BEGIN Dataset content

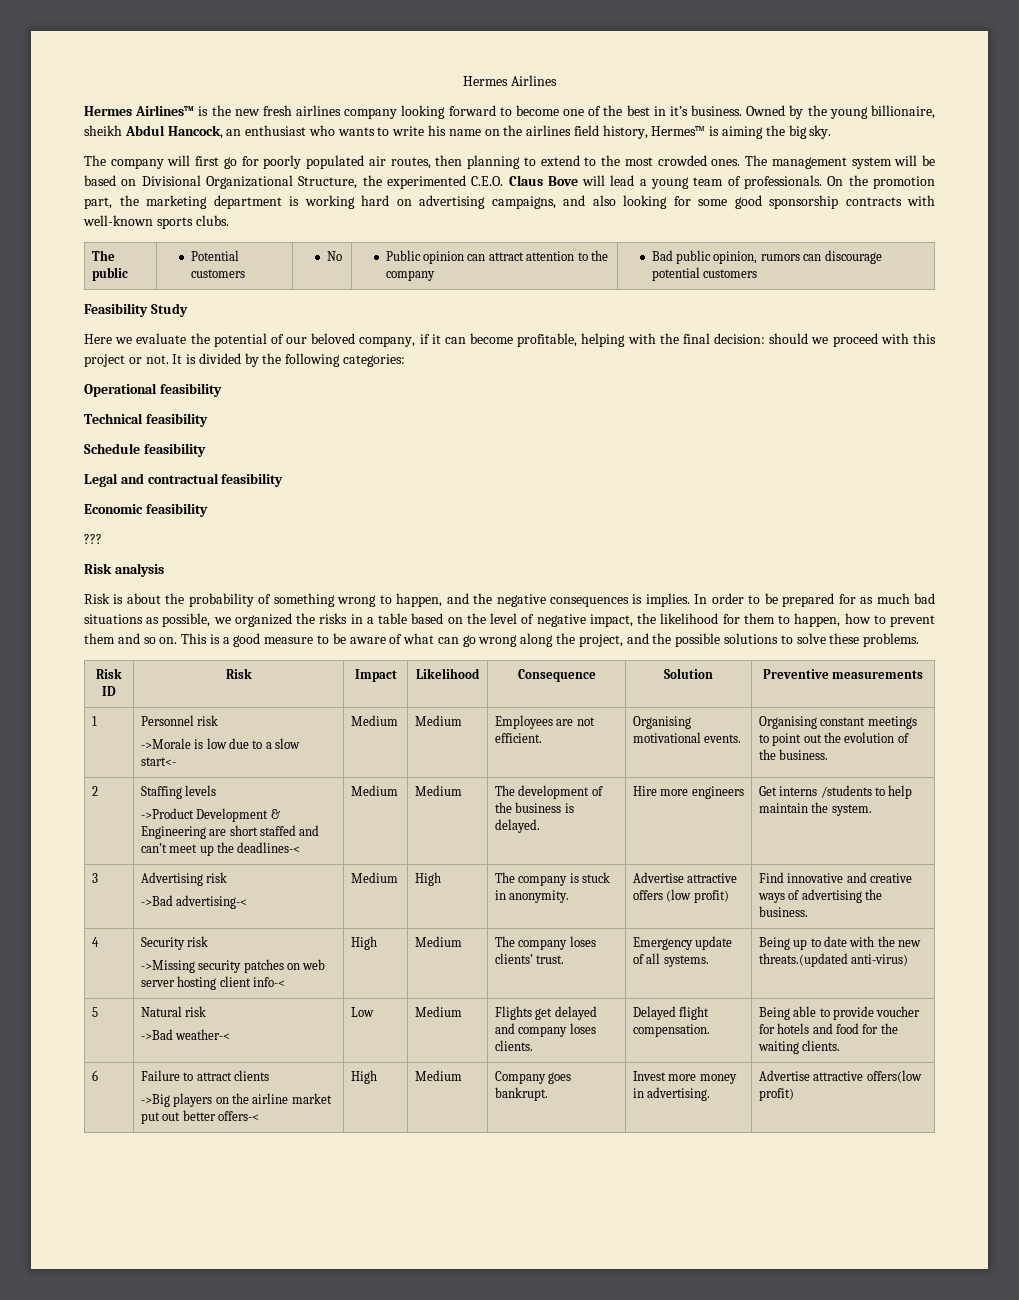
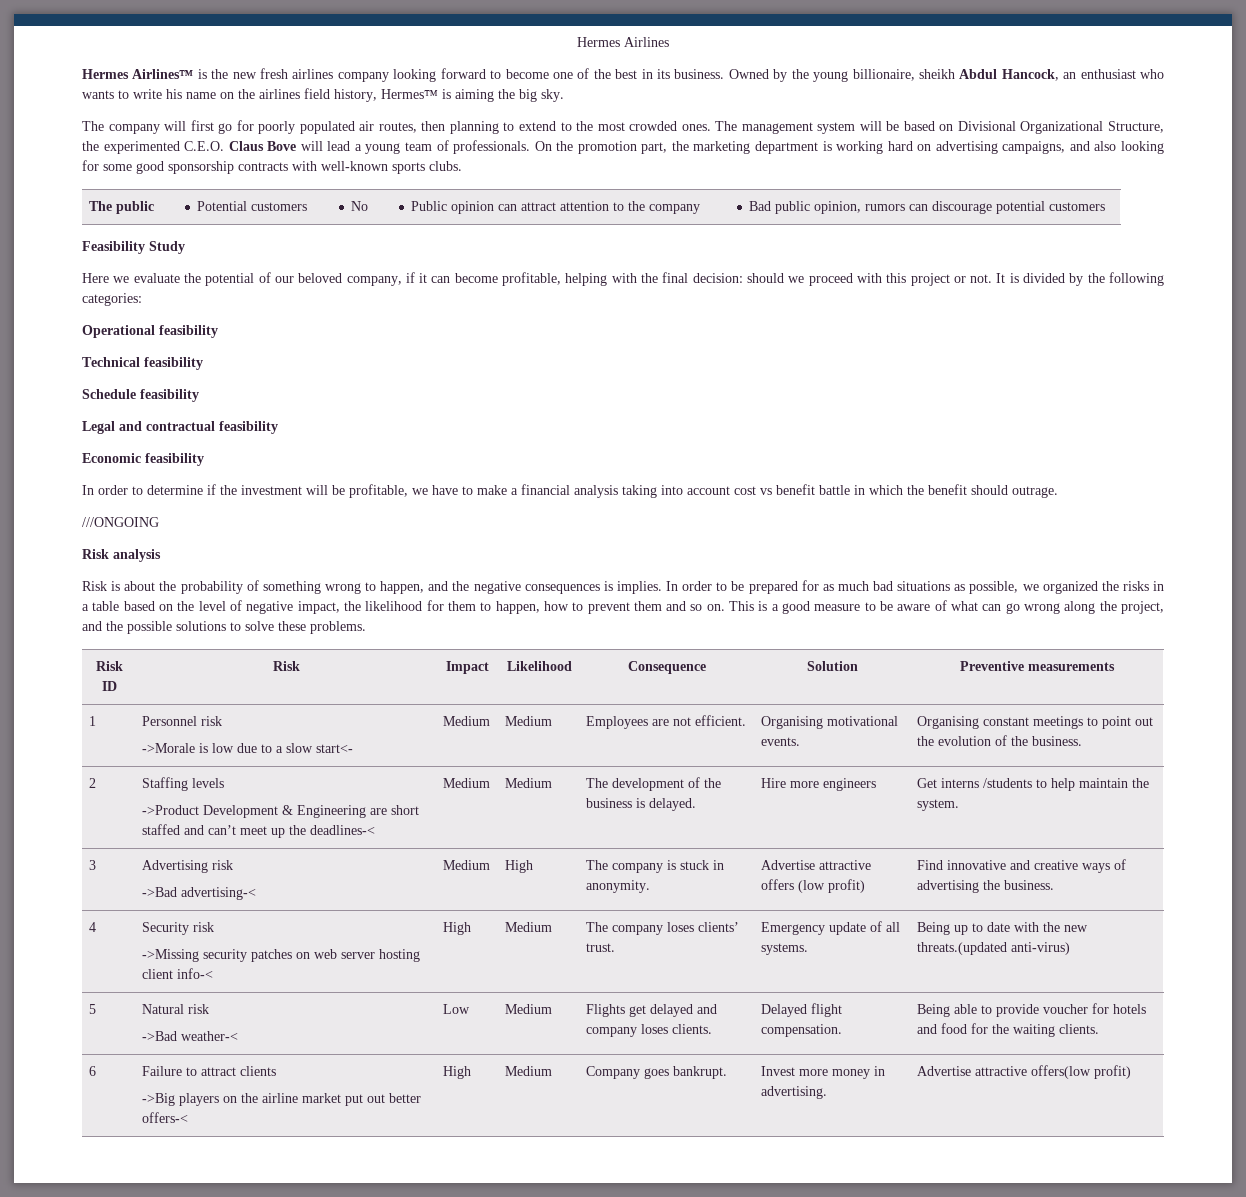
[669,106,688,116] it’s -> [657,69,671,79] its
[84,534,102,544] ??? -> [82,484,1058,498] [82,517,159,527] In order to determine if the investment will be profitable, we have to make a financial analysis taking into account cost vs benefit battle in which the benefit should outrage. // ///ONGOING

END Dataset content
BEGIN Dataset content

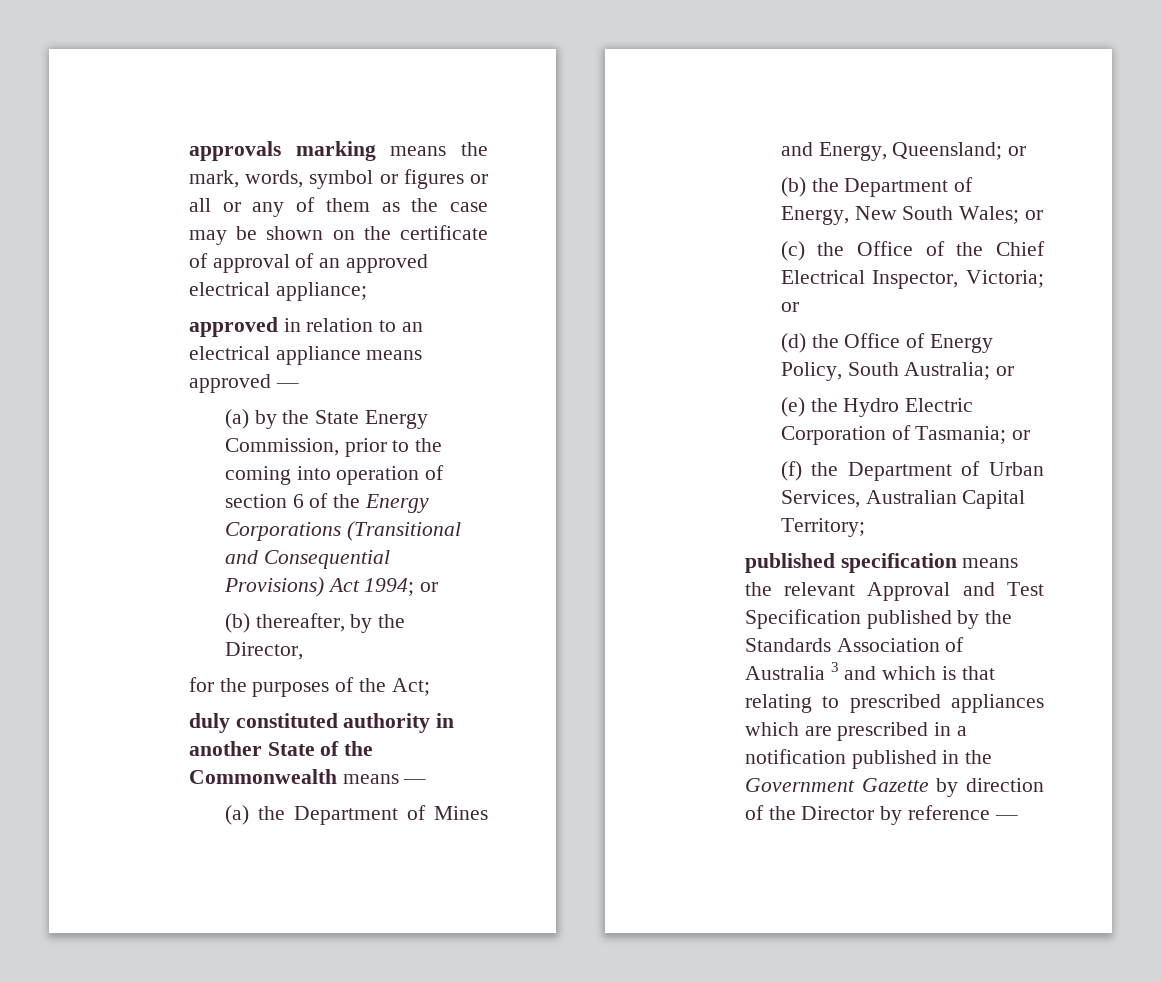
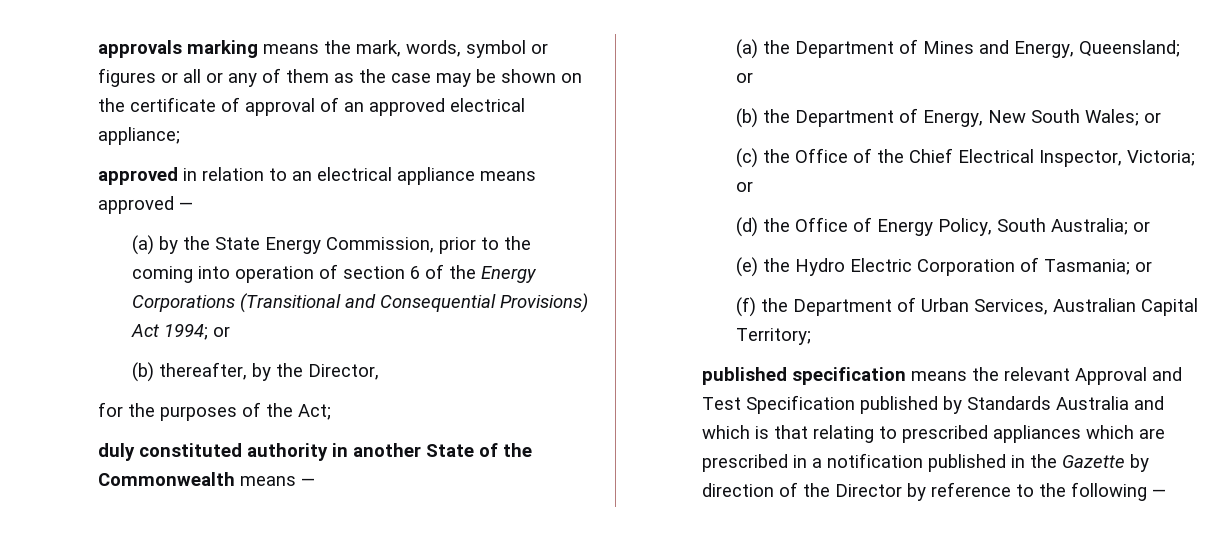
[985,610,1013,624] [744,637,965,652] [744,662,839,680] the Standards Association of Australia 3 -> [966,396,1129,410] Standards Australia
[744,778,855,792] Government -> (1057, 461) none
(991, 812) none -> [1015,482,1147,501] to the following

END Dataset content
BEGIN Dataset content

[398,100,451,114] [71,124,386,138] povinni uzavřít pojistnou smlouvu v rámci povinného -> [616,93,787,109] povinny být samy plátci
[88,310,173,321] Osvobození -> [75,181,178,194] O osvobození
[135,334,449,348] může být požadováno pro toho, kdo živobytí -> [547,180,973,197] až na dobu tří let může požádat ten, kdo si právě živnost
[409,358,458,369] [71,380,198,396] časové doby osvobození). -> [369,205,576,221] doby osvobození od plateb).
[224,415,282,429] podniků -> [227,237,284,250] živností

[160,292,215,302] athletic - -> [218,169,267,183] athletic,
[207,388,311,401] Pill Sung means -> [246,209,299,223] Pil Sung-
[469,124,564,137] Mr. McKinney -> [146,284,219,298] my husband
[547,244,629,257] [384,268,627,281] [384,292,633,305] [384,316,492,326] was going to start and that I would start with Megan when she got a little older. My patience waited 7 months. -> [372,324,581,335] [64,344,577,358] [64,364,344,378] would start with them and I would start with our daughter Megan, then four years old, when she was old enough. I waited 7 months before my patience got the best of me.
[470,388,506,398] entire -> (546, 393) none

END Dataset content

* Work required *
From the records above, retype only the lines starting at the line that contains "[669,106,688,116] it’s -> [657,69,671,79] its" and ending at the line that contains "[84,534,102,544] ??? ->", both included.

* Answer area *
[669,106,688,116] it’s -> [657,69,671,79] its
[84,534,102,544] ??? -> [82,484,1058,498] [82,517,159,527] In order to determine if the investment will be profitable, we have to make a financial analysis taking into account cost vs benefit battle in which the benefit should outrage. // ///ONGOING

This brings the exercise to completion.